[[ Given records, beginning ]]

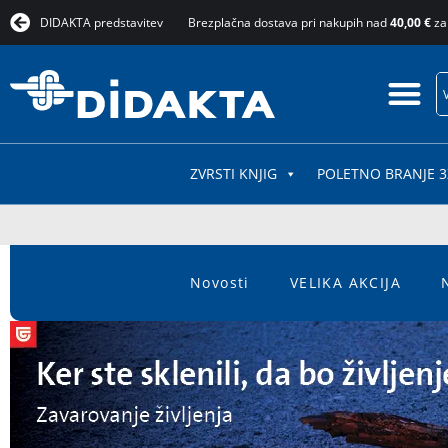
DIDAKTA predstavitev
Brezplačna dostava pri nakupih nad
40,00 €
za
ZVRSTI KNJIG
POLETNO BRANJE 3
Novosti
VELIKA AKCIJA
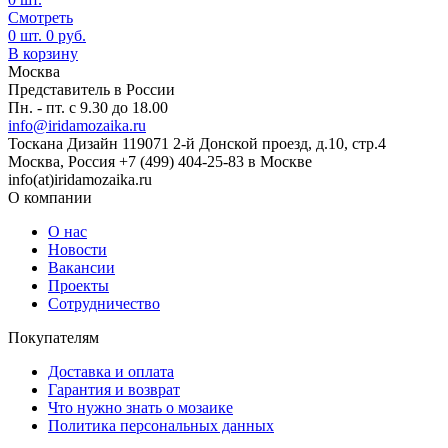
Смотреть
0
шт.
0
руб.
В корзину
Москва
Представитель в России
Пн. - пт. с 9.30 до 18.00
info@iridamozaika.ru
Тоскана Дизайн
119071
2-й Донской проезд, д.10, стр.4
Москва, Россия
+7 (499) 404-25-83 в Москве
info(at)iridamozaika.ru
О компании
О нас
Новости
Вакансии
Проекты
Сотрудничество
Покупателям
Доставка и оплата
Гарантия и возврат
Что нужно знать о мозаике
Политика персональных данных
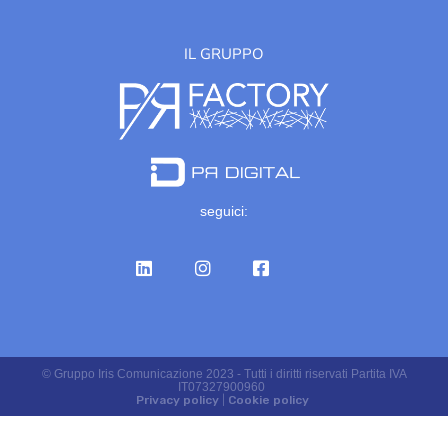
IL GRUPPO
seguici:
© Gruppo Iris Comunicazione 2023 - Tutti i diritti riservati Partita IVA
IT07327900960
Privacy policy
|
Cookie policy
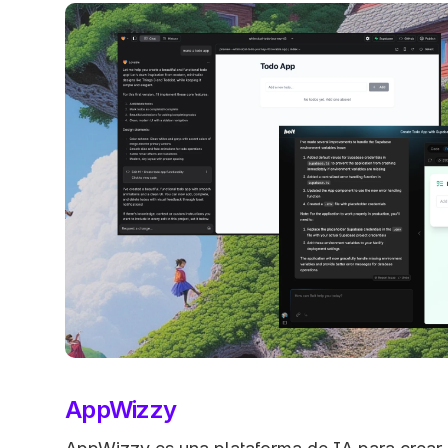
AppWizzy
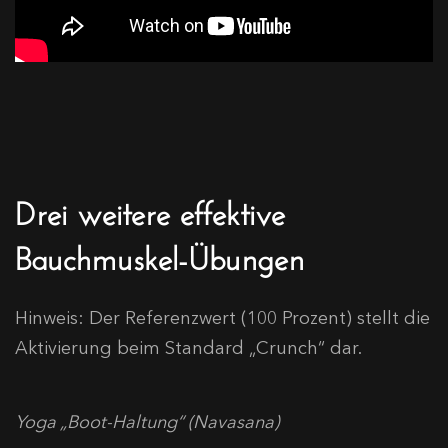
Drei weitere effektive
Bauchmuskel-Übungen
Hinweis: Der Referenzwert (100 Prozent) stellt die
Aktivierung beim Standard „Crunch“ dar.
Yoga „Boot-Haltung“ (Navasana)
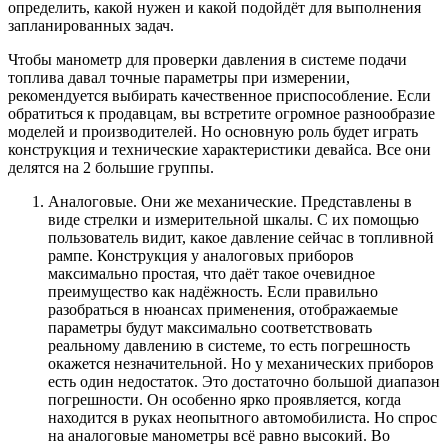
определить, какой нужен и какой подойдёт для выполнения
запланированных задач.
Чтобы манометр для проверки давления в системе подачи
топлива давал точные параметры при измерении,
рекомендуется выбирать качественное приспособление. Если
обратиться к продавцам, вы встретите огромное разнообразие
моделей и производителей. Но основную роль будет играть
конструкция и технические характеристики девайса. Все они
делятся на 2 большие группы.
Аналоговые. Они же механические. Представлены в
виде стрелки и измерительной шкалы. С их помощью
пользователь видит, какое давление сейчас в топливной
рампе. Конструкция у аналоговых приборов
максимально простая, что даёт такое очевидное
преимущество как надёжность. Если правильно
разобраться в нюансах применения, отображаемые
параметры будут максимально соответствовать
реальному давлению в системе, то есть погрешность
окажется незначительной. Но у механических приборов
есть один недостаток. Это достаточно большой диапазон
погрешности. Он особенно ярко проявляется, когда
находится в руках неопытного автомобилиста. Но спрос
на аналоговые манометры всё равно высокий. Во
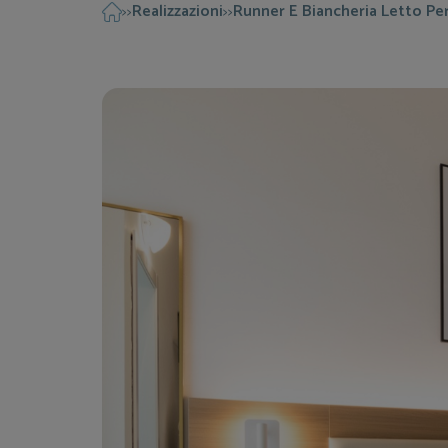
Realizzazioni
Runner E Biancheria Letto Pe
>>
>>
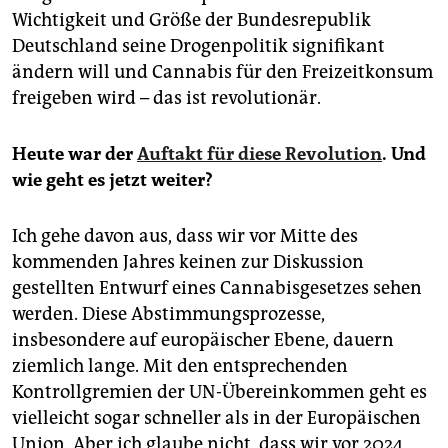
Wichtigkeit und Größe der Bundesrepublik
Deutschland seine Drogenpolitik signifikant
ändern will und Cannabis für den Freizeitkonsum
freigeben wird – das ist revolutionär.
Heute war der
Auftakt für diese Revolution
. Und
wie geht es jetzt weiter?
Ich gehe davon aus, dass wir vor Mitte des
kommenden Jahres keinen zur Diskussion
gestellten Entwurf eines Cannabisgesetzes sehen
werden. Diese Abstimmungsprozesse,
insbesondere auf europäischer Ebene, dauern
ziemlich lange. Mit den entsprechenden
Kontrollgremien der UN-Übereinkommen geht es
vielleicht sogar schneller als in der Europäischen
Union. Aber ich glaube nicht, dass wir vor 2024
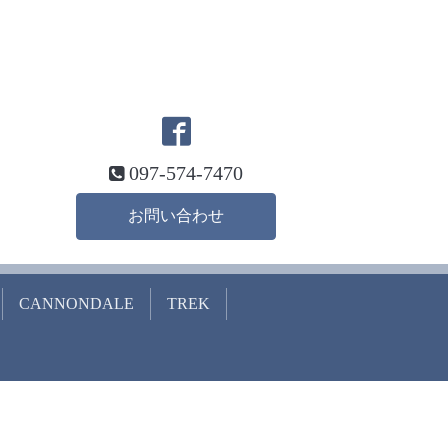
097-574-7470
お問い合わせ
CANNONDALE
TREK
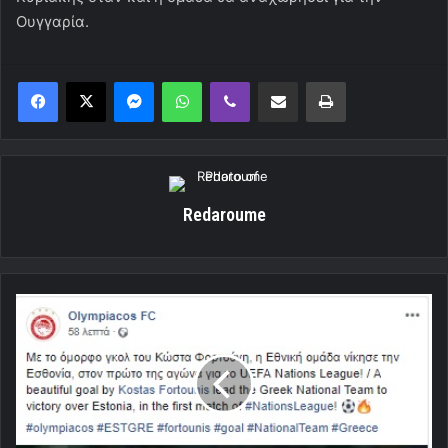
Ουγγαρία.
Messenger
WhatsApp
Viber
Κοινοποίηση μέσω ηλεκτρονικού ταχυδρομείου
Εκτύπωση
Redaroume
Ολυμπιακός
αποθεώνει
Φορτούνη(Pic)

[[ Given records, end ]]

Which lines in the items contain the word "приборов"? Pull out each of those lines in full, and treat uppercase and lowercase as different.

рампе. Конструкция у аналоговых приборов
окажется незначительной. Но у механических приборов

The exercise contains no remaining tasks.